───── Supplied material ─────
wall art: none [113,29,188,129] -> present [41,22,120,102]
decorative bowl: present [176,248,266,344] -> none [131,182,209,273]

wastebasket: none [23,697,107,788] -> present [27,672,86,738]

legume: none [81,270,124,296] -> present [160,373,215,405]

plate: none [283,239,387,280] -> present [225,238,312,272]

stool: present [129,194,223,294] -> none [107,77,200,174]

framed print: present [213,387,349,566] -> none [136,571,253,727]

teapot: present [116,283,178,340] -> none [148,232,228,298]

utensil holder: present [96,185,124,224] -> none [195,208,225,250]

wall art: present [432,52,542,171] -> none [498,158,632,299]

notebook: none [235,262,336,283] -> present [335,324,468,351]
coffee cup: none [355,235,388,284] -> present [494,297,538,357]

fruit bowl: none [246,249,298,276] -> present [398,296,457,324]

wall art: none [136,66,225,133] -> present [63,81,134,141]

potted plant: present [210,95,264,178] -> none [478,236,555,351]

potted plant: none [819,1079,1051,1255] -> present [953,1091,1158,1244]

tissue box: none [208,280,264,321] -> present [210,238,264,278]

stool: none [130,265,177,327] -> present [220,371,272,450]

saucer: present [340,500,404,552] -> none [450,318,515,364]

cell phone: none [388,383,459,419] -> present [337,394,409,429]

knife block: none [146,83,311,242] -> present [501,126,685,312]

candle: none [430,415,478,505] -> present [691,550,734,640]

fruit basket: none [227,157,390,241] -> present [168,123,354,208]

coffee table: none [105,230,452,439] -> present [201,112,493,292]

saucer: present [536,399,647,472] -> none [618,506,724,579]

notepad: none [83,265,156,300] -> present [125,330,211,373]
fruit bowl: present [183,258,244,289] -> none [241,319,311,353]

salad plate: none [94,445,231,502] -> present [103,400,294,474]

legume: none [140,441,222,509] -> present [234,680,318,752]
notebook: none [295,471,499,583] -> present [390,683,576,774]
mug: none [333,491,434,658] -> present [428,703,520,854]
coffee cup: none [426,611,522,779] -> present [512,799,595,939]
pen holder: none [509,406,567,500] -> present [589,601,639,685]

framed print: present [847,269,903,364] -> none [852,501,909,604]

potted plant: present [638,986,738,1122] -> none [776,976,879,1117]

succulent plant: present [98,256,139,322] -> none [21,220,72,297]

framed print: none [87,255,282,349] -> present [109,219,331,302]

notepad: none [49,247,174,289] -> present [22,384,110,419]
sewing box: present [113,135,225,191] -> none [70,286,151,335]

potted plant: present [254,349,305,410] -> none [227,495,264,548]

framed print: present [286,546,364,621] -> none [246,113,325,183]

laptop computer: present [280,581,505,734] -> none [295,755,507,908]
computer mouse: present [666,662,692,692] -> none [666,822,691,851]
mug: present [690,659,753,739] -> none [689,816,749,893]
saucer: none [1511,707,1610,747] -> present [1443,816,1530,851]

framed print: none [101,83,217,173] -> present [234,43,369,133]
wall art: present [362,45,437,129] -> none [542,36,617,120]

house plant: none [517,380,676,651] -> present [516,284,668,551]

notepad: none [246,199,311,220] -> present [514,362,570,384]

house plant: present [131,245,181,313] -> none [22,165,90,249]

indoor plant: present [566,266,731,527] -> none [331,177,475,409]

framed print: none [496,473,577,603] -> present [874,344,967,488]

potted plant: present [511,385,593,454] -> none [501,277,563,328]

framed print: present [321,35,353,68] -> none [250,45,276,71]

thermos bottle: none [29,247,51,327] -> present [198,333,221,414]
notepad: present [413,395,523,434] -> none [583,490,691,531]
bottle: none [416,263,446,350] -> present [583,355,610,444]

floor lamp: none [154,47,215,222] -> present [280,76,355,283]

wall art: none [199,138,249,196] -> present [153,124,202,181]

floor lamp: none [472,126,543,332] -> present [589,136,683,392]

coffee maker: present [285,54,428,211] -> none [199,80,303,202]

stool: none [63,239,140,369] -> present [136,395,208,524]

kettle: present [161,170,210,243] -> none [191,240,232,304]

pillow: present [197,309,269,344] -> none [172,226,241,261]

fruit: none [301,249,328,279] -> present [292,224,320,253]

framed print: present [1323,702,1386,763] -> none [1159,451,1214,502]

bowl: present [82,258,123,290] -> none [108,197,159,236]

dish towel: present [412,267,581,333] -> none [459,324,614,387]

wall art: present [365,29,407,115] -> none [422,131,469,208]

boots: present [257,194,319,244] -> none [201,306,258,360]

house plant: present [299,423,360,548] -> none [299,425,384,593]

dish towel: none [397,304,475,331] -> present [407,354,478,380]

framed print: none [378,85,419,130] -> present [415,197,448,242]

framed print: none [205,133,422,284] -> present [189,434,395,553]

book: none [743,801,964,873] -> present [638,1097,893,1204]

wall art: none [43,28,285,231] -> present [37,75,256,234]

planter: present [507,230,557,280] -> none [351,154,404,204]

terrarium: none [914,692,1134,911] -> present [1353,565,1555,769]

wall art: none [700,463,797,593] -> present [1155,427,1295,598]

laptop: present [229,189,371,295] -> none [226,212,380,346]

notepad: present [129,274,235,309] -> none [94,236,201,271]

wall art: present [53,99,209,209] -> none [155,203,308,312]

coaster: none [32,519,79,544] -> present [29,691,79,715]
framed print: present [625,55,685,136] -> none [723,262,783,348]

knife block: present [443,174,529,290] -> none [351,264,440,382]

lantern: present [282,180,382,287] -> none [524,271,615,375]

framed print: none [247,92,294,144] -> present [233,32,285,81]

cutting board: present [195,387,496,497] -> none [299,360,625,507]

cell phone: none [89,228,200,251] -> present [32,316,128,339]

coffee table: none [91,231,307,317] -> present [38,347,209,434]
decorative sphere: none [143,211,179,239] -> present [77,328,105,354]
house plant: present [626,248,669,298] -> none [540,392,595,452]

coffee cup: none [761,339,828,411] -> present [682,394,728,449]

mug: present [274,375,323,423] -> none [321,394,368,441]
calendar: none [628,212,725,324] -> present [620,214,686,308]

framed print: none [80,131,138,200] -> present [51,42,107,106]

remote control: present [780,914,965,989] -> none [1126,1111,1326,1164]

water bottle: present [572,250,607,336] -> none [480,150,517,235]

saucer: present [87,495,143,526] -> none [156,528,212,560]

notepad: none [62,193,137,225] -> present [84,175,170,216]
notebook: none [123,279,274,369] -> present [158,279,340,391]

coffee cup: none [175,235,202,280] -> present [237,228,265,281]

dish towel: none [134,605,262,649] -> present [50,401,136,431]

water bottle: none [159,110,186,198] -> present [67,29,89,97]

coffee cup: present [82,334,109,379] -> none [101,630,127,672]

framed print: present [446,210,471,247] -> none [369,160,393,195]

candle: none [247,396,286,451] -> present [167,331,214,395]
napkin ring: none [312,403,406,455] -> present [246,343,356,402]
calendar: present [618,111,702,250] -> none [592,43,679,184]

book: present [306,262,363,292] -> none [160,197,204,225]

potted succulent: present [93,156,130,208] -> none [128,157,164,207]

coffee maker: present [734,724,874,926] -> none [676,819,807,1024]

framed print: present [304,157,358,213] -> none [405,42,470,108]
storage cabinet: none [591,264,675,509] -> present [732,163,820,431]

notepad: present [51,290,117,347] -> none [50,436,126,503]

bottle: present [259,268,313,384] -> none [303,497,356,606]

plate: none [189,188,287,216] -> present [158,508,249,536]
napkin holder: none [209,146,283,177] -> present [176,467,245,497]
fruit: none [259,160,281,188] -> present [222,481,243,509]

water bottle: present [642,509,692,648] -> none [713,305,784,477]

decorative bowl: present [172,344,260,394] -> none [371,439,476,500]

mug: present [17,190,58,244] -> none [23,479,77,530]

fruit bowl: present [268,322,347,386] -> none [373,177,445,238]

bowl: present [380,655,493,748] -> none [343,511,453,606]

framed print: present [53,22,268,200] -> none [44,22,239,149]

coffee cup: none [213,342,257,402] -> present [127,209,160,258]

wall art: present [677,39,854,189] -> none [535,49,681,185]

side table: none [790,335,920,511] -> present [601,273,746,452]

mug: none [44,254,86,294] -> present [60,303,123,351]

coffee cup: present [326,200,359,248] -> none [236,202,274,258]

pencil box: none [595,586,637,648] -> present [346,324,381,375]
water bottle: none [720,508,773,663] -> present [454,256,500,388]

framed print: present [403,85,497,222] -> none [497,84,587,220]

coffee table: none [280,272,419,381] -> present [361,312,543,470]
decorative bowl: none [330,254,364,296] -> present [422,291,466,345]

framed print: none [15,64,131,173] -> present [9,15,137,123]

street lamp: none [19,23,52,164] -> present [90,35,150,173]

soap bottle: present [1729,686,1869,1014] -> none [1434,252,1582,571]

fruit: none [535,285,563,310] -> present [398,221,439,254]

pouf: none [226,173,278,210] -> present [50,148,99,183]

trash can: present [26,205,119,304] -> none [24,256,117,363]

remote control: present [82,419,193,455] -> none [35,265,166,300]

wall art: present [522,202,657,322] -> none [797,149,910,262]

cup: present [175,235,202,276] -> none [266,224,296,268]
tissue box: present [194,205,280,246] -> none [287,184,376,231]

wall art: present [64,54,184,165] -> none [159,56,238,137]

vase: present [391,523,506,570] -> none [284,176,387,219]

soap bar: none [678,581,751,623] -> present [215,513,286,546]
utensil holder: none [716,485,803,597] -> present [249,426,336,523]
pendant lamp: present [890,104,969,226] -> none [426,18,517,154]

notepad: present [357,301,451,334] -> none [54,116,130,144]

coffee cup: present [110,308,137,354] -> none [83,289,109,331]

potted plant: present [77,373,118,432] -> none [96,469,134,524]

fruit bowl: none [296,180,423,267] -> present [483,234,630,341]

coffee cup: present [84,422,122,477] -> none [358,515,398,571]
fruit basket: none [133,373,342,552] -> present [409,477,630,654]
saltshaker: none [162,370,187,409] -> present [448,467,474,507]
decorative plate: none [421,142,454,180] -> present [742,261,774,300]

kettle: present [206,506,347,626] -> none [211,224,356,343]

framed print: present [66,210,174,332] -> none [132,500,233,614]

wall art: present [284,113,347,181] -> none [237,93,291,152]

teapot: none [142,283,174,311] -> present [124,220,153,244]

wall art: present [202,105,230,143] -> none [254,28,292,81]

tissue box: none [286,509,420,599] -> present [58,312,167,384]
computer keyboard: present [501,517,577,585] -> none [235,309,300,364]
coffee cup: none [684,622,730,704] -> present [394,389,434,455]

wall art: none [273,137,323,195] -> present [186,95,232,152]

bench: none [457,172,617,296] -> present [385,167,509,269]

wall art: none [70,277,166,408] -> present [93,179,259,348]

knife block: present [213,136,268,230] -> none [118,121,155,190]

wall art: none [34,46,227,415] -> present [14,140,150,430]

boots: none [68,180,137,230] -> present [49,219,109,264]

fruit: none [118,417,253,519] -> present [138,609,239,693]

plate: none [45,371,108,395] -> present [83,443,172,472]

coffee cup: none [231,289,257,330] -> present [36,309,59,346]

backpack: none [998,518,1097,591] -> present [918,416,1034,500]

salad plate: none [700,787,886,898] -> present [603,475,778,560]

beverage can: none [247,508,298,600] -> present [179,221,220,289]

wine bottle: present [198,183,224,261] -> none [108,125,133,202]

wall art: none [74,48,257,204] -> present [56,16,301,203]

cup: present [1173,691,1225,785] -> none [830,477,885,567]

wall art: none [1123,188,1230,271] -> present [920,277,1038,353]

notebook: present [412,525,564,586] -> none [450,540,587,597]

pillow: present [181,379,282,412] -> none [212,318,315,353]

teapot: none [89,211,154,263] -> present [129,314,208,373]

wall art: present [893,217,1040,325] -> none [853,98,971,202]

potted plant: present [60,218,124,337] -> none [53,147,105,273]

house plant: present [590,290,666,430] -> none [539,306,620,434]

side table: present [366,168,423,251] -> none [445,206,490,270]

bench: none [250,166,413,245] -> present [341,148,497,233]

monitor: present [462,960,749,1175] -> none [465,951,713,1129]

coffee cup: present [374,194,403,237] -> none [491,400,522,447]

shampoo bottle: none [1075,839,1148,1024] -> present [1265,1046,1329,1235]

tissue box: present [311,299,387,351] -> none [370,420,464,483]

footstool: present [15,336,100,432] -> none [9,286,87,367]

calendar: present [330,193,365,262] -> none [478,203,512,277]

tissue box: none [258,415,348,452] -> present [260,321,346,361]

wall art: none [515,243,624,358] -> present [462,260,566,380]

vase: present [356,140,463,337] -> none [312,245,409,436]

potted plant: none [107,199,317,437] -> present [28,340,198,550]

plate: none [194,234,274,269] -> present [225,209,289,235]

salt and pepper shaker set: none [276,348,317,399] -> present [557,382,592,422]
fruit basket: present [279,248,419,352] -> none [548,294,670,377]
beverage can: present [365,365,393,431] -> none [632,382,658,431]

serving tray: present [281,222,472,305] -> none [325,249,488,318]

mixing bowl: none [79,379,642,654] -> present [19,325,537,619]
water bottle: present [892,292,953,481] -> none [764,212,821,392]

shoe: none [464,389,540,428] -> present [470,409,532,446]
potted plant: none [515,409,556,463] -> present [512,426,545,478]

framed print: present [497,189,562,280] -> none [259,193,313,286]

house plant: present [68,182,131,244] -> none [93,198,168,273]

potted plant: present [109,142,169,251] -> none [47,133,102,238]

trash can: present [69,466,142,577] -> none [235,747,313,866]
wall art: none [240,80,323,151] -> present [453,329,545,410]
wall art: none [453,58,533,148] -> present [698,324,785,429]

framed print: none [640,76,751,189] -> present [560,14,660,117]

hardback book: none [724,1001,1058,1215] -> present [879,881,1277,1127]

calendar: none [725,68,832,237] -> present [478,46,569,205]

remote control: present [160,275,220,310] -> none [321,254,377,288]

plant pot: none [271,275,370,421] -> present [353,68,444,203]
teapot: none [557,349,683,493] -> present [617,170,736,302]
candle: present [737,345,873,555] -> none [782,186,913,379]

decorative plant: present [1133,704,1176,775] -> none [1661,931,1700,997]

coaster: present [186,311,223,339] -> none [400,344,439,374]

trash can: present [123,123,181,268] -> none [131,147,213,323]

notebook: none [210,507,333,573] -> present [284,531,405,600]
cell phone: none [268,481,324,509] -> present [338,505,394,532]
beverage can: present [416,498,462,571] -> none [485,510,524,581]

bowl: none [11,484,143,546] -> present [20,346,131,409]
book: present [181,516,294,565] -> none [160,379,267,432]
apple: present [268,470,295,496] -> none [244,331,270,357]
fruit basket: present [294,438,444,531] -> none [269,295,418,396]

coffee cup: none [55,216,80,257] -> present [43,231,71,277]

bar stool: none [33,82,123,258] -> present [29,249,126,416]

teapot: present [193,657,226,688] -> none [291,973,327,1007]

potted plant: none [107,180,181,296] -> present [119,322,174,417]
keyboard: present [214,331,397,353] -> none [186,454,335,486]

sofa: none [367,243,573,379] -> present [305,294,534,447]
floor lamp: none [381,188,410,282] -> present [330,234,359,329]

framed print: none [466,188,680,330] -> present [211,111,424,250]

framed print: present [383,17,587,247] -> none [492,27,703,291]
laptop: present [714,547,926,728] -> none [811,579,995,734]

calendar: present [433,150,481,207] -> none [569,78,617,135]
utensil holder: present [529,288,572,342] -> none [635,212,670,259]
─────
Problem requirements ▸ Return only the stretch of the material above from the line holding "notepad: none [49,247,174,289]" through the line holding "saucer: none [1511,707,1610,747]", copied exactly.

Output for this task ▸
notepad: none [49,247,174,289] -> present [22,384,110,419]
sewing box: present [113,135,225,191] -> none [70,286,151,335]

potted plant: present [254,349,305,410] -> none [227,495,264,548]

framed print: present [286,546,364,621] -> none [246,113,325,183]

laptop computer: present [280,581,505,734] -> none [295,755,507,908]
computer mouse: present [666,662,692,692] -> none [666,822,691,851]
mug: present [690,659,753,739] -> none [689,816,749,893]
saucer: none [1511,707,1610,747] -> present [1443,816,1530,851]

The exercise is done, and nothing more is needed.